● **Vorliegender Auszug**:
Die Reaktionen waren sehr unterschiedlich. Bei den deutschen Bergbaubehörden gab es einen regelrechten Skandal, weil sich diese plötzlich mit völlig neuen Fragestellungen konfrontiert sahen. Fragen, die sie zuvor nie überlegt hatten, vor allem mit der nach der langfristigen Sicherung der Bergwerke und hier insbesondere mit der Frage der hydraulischen Gefährdung. Die wird systematisch unterschätzt. Statt dessen nimmt man konsequent nur die guten Prognosen für sich in Anspruch.

 


Man schließt den Worst Case also komplett aus?

 

Richtig. So schließt man zum Beispiel aus, daß ein Schachtverschluß mit der Zeit undicht werden und daß entlang dieser Schachtverschlüsse Wasser eindringen könnte, z. B. entlang von im Bergwerk eingebauten Beton- oder Eisenbetonelementen. Auch wenn diese Verschlüsse durchaus klug konstruiert sind, wissen wir nicht, ob sie langfristig halten. Es gibt keine Erfahrungswerte, vor allem aber gibt es die nicht im Einbau von nichtnatürlichen Materialien in eine Gesteinsschicht. Wir wissen nichts über die langfristigen Reaktionen. Das sind sehr heikle Fragen, die sich nicht allein mit Berechnungen wie sogenannten Langzeitsicherheitsnachweisen lösen lassen. Das ist eine Illusion.

 


Gab es noch weitere Reaktionen auf Ihr Gutachten?

 

Die abfallexportierende Industrie war entsetzt, aber das deutsche Umweltbundesamt, bei dem wir auch vorgesprochen haben, war sehr besorgt, und der damals zuständige Mitarbeiter nahm viele unserer Kritikpunkte sehr ernst und teilte unsere Besorgnisse. Und unser Auftraggeber, das Schweizer Bundesamt für Umwelt, war froh über das Gutachten, weil es die Position der Schweiz stützte, den Export dieser Stoffe nicht auszuweiten und nur die Einlagerung in Untertagedeponien (UTD) zu bewilligen.

● **Arbeitsauftrag**: Schreib den Abschnitt des Interviews über die Sicherung von Bergwerken von "Die Reaktionen waren" bis einschließlich "sich in Anspruch." noch einmal ab und setze dabei "Bergämtern" an die Stelle von "Bergbaubehörden".

● **Bereitgestellte Daten**:
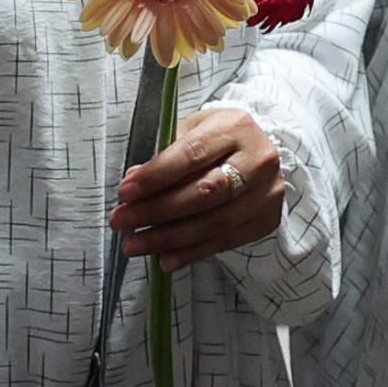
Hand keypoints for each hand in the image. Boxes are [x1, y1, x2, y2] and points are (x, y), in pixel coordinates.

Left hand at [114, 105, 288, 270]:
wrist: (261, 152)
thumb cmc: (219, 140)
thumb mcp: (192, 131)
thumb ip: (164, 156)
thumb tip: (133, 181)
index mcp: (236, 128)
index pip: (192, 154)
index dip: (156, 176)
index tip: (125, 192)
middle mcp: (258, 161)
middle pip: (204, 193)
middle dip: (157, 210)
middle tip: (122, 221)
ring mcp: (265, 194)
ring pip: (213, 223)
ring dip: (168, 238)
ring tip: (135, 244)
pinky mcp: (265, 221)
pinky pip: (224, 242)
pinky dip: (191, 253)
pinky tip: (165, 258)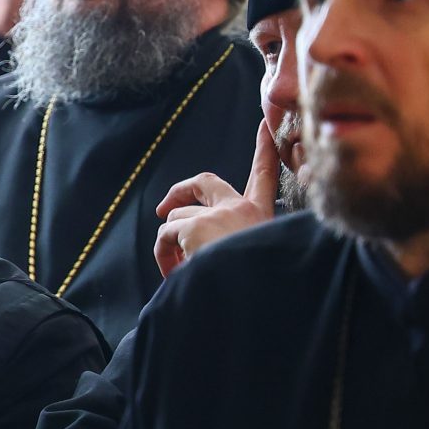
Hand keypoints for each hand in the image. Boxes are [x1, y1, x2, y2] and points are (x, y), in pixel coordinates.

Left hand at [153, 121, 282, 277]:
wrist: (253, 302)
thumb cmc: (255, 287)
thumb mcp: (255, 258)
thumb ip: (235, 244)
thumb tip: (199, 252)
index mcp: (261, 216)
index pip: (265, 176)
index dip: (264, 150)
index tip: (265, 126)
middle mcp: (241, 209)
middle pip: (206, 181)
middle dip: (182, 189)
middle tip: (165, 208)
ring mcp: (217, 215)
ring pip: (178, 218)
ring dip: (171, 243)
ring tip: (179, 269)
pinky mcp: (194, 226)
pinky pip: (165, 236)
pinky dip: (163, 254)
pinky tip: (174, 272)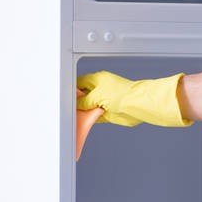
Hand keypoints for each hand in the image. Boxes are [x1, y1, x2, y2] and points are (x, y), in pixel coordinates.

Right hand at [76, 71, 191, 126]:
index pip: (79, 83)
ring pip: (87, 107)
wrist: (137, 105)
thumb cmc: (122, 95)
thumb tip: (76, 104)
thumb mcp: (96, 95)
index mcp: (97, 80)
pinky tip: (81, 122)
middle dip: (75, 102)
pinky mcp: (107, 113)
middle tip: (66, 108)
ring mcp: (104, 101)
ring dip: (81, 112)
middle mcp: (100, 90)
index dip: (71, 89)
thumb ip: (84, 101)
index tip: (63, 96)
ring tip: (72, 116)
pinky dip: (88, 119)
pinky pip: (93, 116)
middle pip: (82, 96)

● **Ergebnis**:
Die Reaktionen waren sehr unterschiedlich. Bei den deutschen Bergämtern gab es einen regelrechten Skandal, weil sich diese plötzlich mit völlig neuen Fragestellungen konfrontiert sahen. Fragen, die sie zuvor nie überlegt hatten, vor allem mit der nach der langfristigen Sicherung der Bergwerke und hier insbesondere mit der Frage der hydraulischen Gefährdung. Die wird systematisch unterschätzt. Statt dessen nimmt man konsequent nur die guten Prognosen für sich in Anspruch.